Source text —
· · ·

N+1 query pattern — what it looks like

GET /posts → SELECT * FROM posts (1 query)
For each post → SELECT * FROM users WHERE id = ? (N queries)

Fix: one joined query or DataLoader batch.

10.4 WebSocket Scaling

WebSocket connections are stateful — they stay on one server. They cannot be load-balanced freely.

Sticky sessions

LB routes the same client to the same server using IP hash or session cookie.

Problem: if one server has many heavy users, it gets overloaded while others are idle.

Pub/Sub for cross-server messaging

Client A (Server 1) sends message
  → Server 1 publishes to Redis Pub/Sub
  → Server 2 and Server 3 receive from Redis
  → They forward to their connected clients

Broker	Best for
Redis Pub/Sub	Simple, fast, no persistence
Kafka	Persistent, ordered, high volume
NATS	Very low latency, lightweight

10.5 Multi-region

Serve users from the nearest region to minimize latency.

Geo routing

DNS or load balancer routes requests to the nearest region. - Cloudflare: anycast routing. - AWS Route 53: latency-based routing.

Data replication

Read replicas per region (PostgreSQL streaming replication).

· · ·

(Extracted page text data)
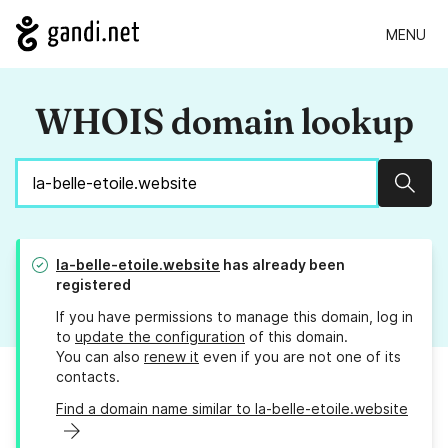
MENU
WHOIS domain lookup
Sear
la-belle-etoile.website
has already been
registered
If you have permissions to manage this domain, log in
to
update the configuration
of this domain.
You can also
renew it
even if you are not one of its
contacts.
Find a domain name similar to la-belle-etoile.website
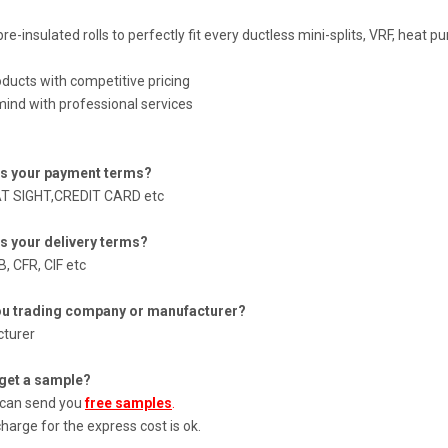
pre-insulated rolls to perfectly fit every ductless mini-splits, VRF, heat 
oducts with competitive pricing
ind with professional services
is your payment terms?
AT SIGHT,CREDIT CARD etc
is your delivery terms?
, CFR, CIF etc
ou trading company or manufacturer?
turer
 get a sample?
 can send you
free samples
.
harge for the express cost is ok.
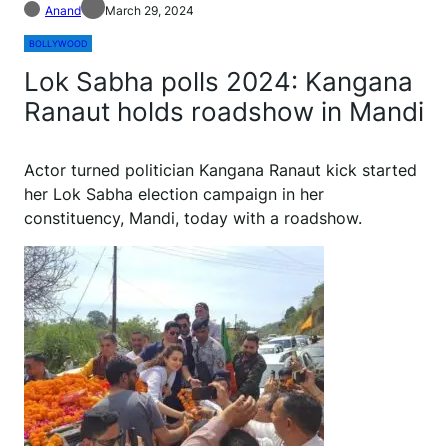
Anand
March 29, 2024
BOLLYWOOD
Lok Sabha polls 2024: Kangana
Ranaut holds roadshow in Mandi
Actor turned politician Kangana Ranaut kick started
her Lok Sabha election campaign in her
constituency, Mandi, today with a roadshow.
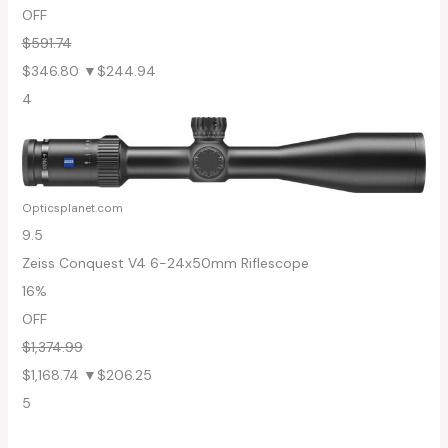
OFF
$591.74
$346.80
▼$244.94
4
Opticsplanet.com
9.5
Zeiss Conquest V4 6-24x50mm Riflescope
16%
OFF
$1,374.99
$1,168.74
▼$206.25
5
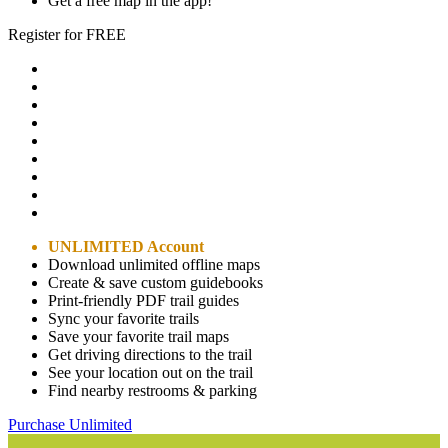
Get a free map in the app!
Register for FREE
UNLIMITED Account
Download unlimited offline maps
Create & save custom guidebooks
Print-friendly PDF trail guides
Sync your favorite trails
Save your favorite trail maps
Get driving directions to the trail
See your location out on the trail
Find nearby restrooms & parking
Purchase Unlimited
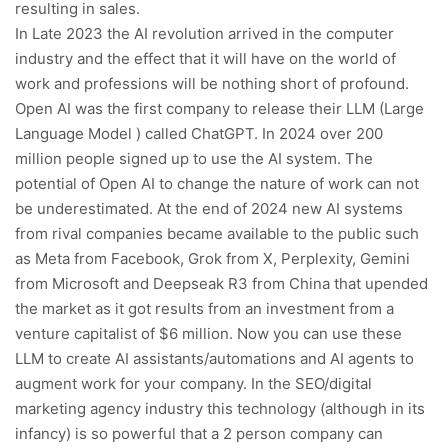
resulting in sales.
In Late 2023 the AI revolution arrived in the computer
industry and the effect that it will have on the world of
work and professions will be nothing short of profound.
Open AI was the first company to release their LLM (Large
Language Model ) called ChatGPT. In 2024 over 200
million people signed up to use the AI system. The
potential of Open AI to change the nature of work can not
be underestimated. At the end of 2024 new AI systems
from rival companies became available to the public such
as Meta from Facebook, Grok from X, Perplexity, Gemini
from Microsoft and Deepseak R3 from China that upended
the market as it got results from an investment from a
venture capitalist of $6 million. Now you can use these
LLM to create AI assistants/automations and AI agents to
augment work for your company. In the SEO/digital
marketing agency industry this technology (although in its
infancy) is so powerful that a 2 person company can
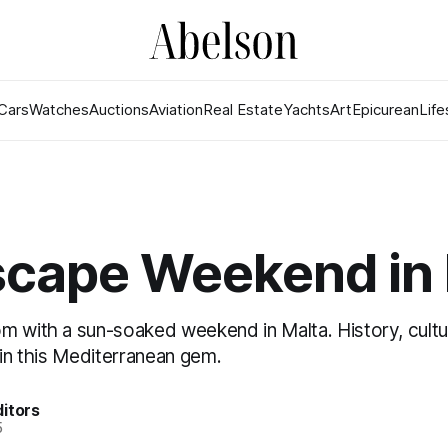
Cars
Watches
Auctions
Aviation
Real Estate
Yachts
Art
Epicurean
Life
scape Weekend in 
m with a sun-soaked weekend in Malta. History, cultu
 in this Mediterranean gem.
itors
5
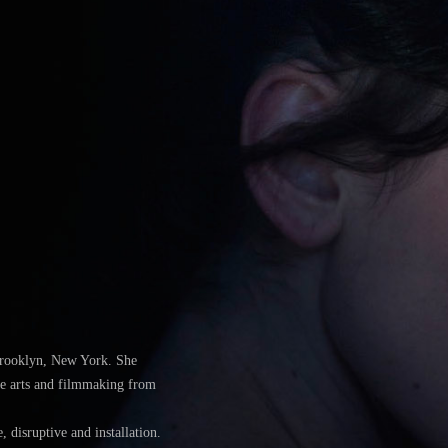
Brooklyn, New York. She
ine arts and filmmaking from
 disruptive and installation.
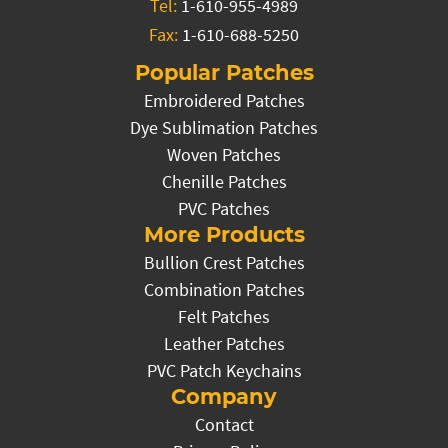
Tel:
1-610-955-4989
Fax:
1-610-688-5250
Popular Patches
Embroidered Patches
Dye Sublimation Patches
Woven Patches
Chenille Patches
PVC Patches
More Products
Bullion Crest Patches
Combination Patches
Felt Patches
Leather Patches
PVC Patch Keychains
Company
Contact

· · ·

Work to complete — Continue the scaling notes above, picking up after the line on read replicas per region.

Reply —
Writes go to the primary region — cross-region write latency: 100–300 ms.
For global writes: use CRDTs or eventual consistency patterns.

Rule: decide which data must be globally consistent vs. eventually consistent per domain before choosing a replication strategy.

Key Rules

Design services as stateless from the start. Retrofitting is expensive.
Identify DB bottlenecks first before adding instances — extra instances do not fix slow queries.
Use PgBouncer or equivalent connection pooling in front of every database.
For WebSocket scale-out, always use a Pub/Sub broker; never rely on sticky sessions alone.
Measure before scaling: use APM (Datadog, Grafana) to find the real bottleneck.